Pitch
I'm looking for high level advise on how to structure a WiX and Burn MSI based installer solution for an application suite.
Question
Given the layout below how many distinct MSI packages should an installer suite utilize when all apps/features and shared libs go into the same installation directory?
- One single MSI package for the whole suite is clearly too large (as shown by the current system)
- One (complete) MSI package per application would duplicate the dll libraries shared between the apps, which would mean a duplication of 100s of MB worth of DLLs. (Plus, to me, unknown headaches with MSI refcounting)
- One MSI package per binary library and executable?
- I.e., many MSI files would only contain a single DLL or a single EXE
- Can I make sure the EXE MSI package is only installed when its prerequisite library packages are installed?
Background
Our application suite is layed out a bit like MS Office in that we have one installation folder where a series of applications is installed to together with all their shared library files. That is:
C:\ProgramFiles\MyApplicationSuite
\ - App1.exe
\ - App2.exe
\ - App3.exe
\ - ...
\ - libxy.dll
\ - qt.dll
\ - ...
Up until now, we had one single InnoSetup installer, that could install all of the apps as features, that is, there was only one single Programs entry in the Windows Programs list. This worked well because most of the time the whole suite was installed anyway, and some installations would maybe not use one or two apps.

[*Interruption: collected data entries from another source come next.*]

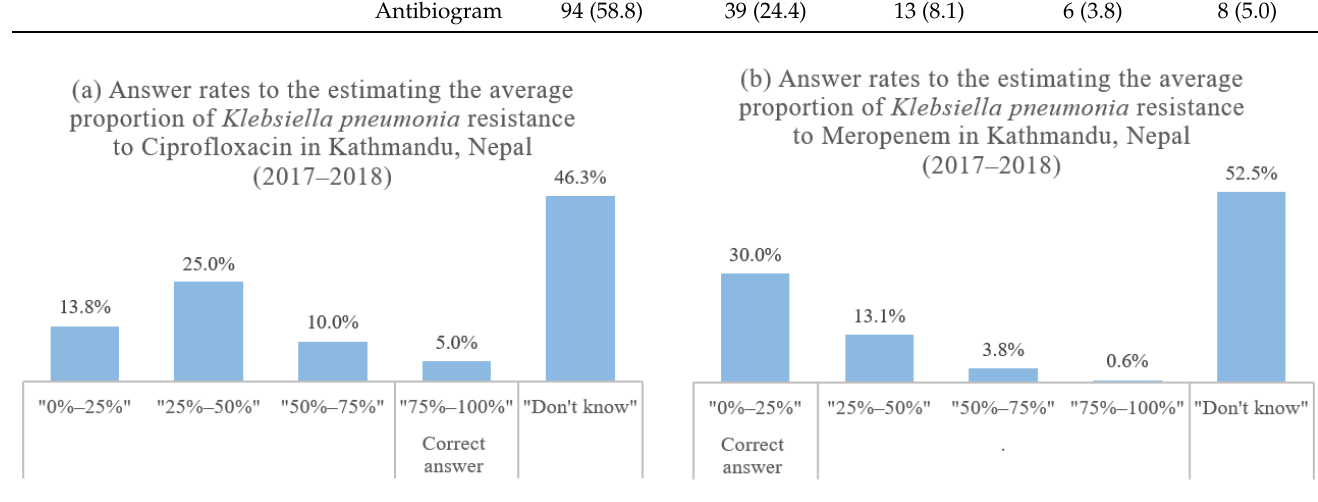
Figure 1. Answer rates to the questions of current AMR rates in the community: Klebsiella pneumonia to ( a ) ciprofloxacin and ( b ) meropenem in Kathmandu, Nepal ( n = 160).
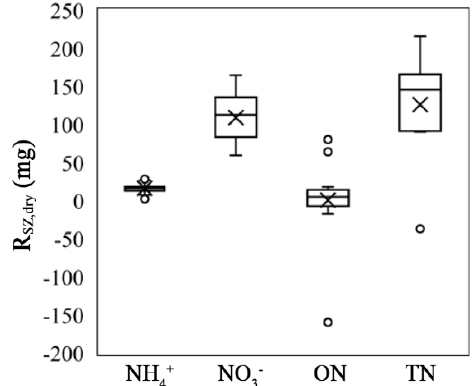
Figure 10. Contribution of SZ during dry periods to nitrogen species removal. In each box, five “-” represent the upper limit value, upper quartile value, median value, lower quartile value, and lower limit value of the data, respectively. “x” represents the mean value of the data, and “◦” represents the outlier value of the data.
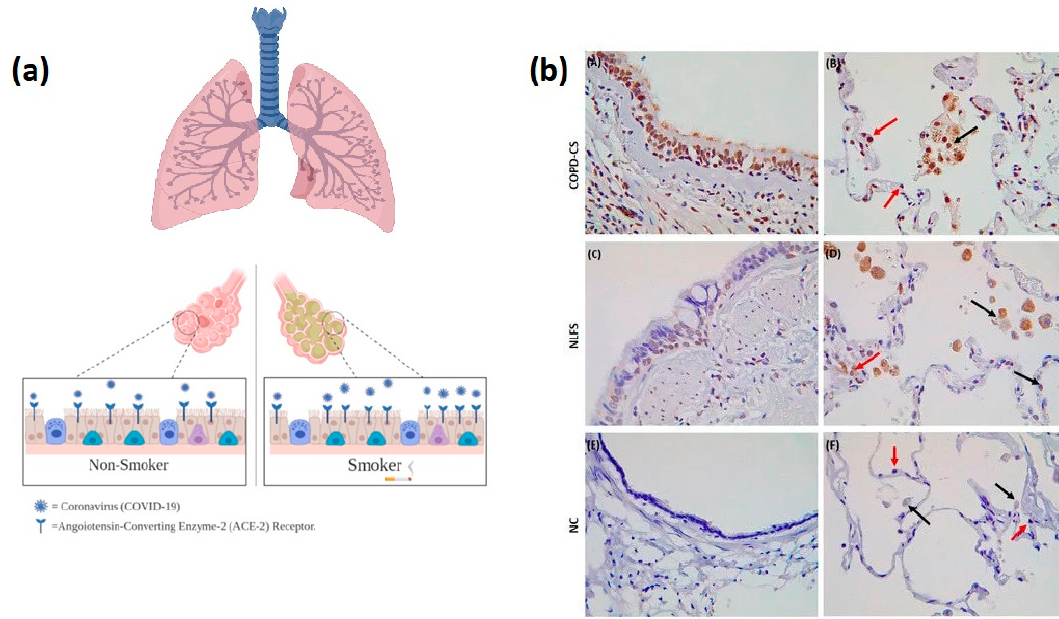
Figure 1. ( a ) Effect of smoking on angiotensin-converting enzyme-2 (ACE) receptors and its relationship to COVID-19: smoking may increase the number of ACE receptors, which leads to an increase in the severity and rate of COVID-19 infection. ( b ) The first immunohistochemical human lung evidence for ACE2 receptor expression in smokers and patients with chronic obstructive pulmonary disease (COPD). Current smoker with COPD, ( A ) indicating positive staining in the small airway epithelium but also apical including cilia ( B ) red arrows showing positive staining in type-2 pneumocytes and black arrows indicating alveolar macrophages positive for the ACE2 receptor. Normal lung function smoker (NLFS), ( C ) and ( D ) representing similar pattern for COPD although a little less staining is observed. Normal controls (NC), ( E ) and ( F ) no staining observed in any of the areas. Taken with permission from [10].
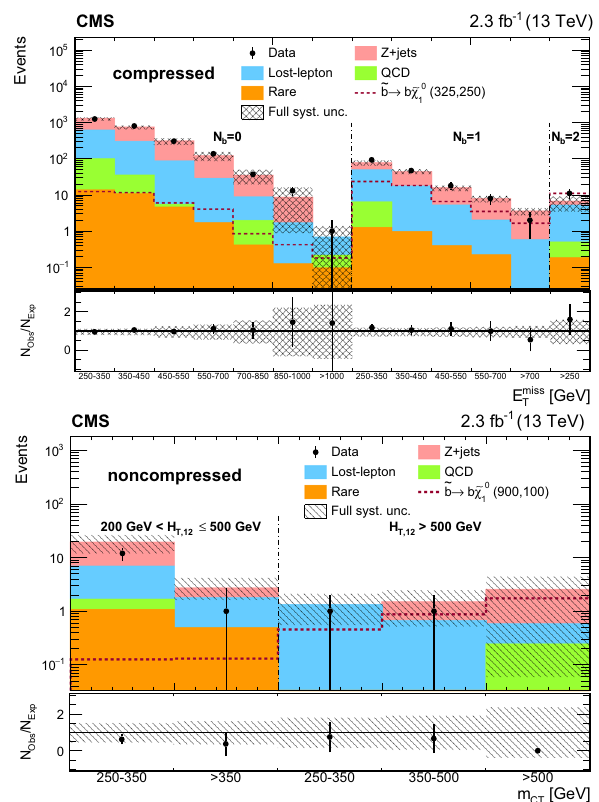
Fig. 6 Observed events and estimated SM background and signal yieldsforthecompressed( top )andnoncompressed( bottom )SRsforthe bottom squark search in the all-jet final state. The observed data yield is shown as black points and the total background predictions are shown in solid area . The SM background predictions shown do not include the effects of the maximum likelihood fit to the data. The bottom panel shows the ratio of data to the total background prediction in each search bin. Only statistical uncertainties are propagated to the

Since the single setup approach start to break, and Corporate Requirements force me to switch to an MSI based installation, I'm looking into how to structure such a beast the best way using WiX, Burn and granular MSI packages.

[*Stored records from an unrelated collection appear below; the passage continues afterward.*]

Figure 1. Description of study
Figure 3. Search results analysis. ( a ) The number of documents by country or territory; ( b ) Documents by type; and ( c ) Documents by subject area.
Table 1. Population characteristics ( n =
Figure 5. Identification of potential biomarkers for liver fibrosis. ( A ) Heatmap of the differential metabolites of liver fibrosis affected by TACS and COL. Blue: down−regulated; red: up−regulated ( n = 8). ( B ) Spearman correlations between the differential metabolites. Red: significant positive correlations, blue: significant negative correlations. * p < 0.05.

Some thoughts along the lines of what you already state on the topic of splitting or merging setups: Wix to Install multiple Applications. Have a skim of this and see if there are any variables that apply (release schedule, localization, build speed, etc...).
You can use merge modules or WiX include files (basically works like a normal header file include in C++, it is a preprocessor operation) to include shared components in several setups. They will then be properly reference counted and you can distribute updates to them in a controlled fashion.
Personally I like to split shared components completely away from my main MSI and install them via a separate prerequisite setup and then bundle it all together in a bootstrapper made with Burn or equivalent toolkits designed to allow installation of several MSI and / or EXE files in sequence. I find this yields good cohesion / coupling. This is debatable. An MSI is more "self-contained" when it contains shared, embedded components (merge modules / include files), but particularly for corporate deployment I like to split all shared components to their own prerequisite MSI. There are some very technical reasons for this that I would need more time to explain than what is available.
I will leave it at that for now, possibly returning and updating later.